• _Your assignment_
Scan the data, and whenever a line contains "Figure", copy it.

• _Recorded information_
◆ ◆ ◆ ◆ ◆ ◆ ◆

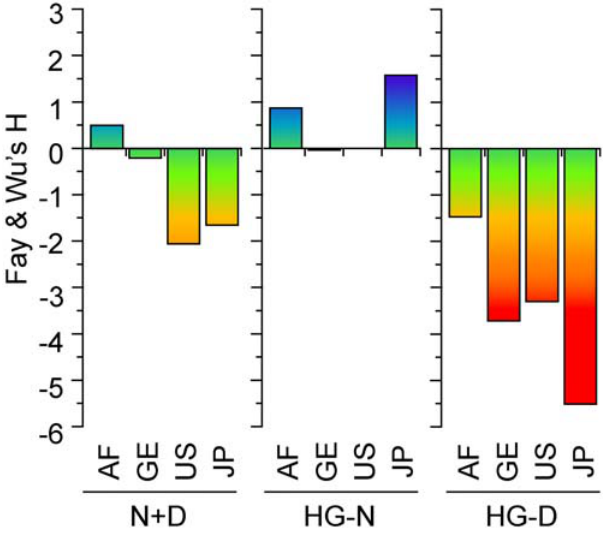
Figure 3. Fay and Wu’s Hvalues for both HG-N and HG-D haplotypes are plotted for AF, GE, US and JP in thermal scale. Similar plots for Tajima’s D and Fu and Li’s D are presented in Figure S4.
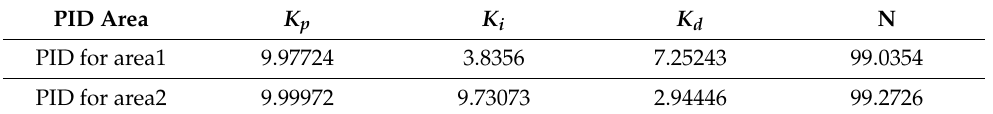
Table 4. Optimal parameters of PID controller parameters considering RESs penetration.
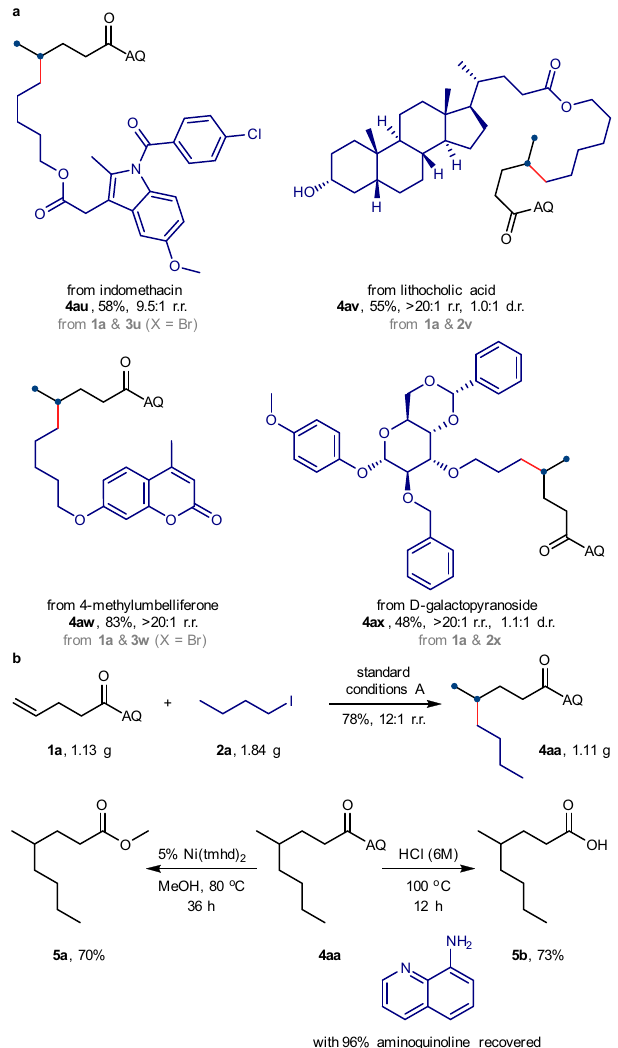
Fig. 3 Synthetic applications. a Late-stage functionalization of biorelevant molecules. b Gram-scale reaction and removal of the directing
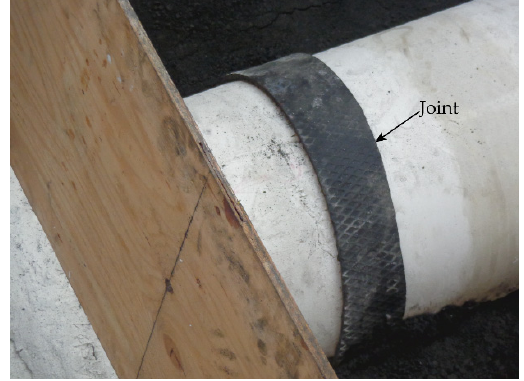
Figure 10. Jointed lining segments.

◆ ◆ ◆ ◆ ◆ ◆ ◆

• _Result_
Figure 3. Fay and Wu’s Hvalues for both HG-N and HG-D haplotypes are plotted for AF, GE, US and JP in thermal scale. Similar plots for Tajima’s D and Fu and Li’s D are presented in Figure S4.
Figure 10. Jointed lining segments.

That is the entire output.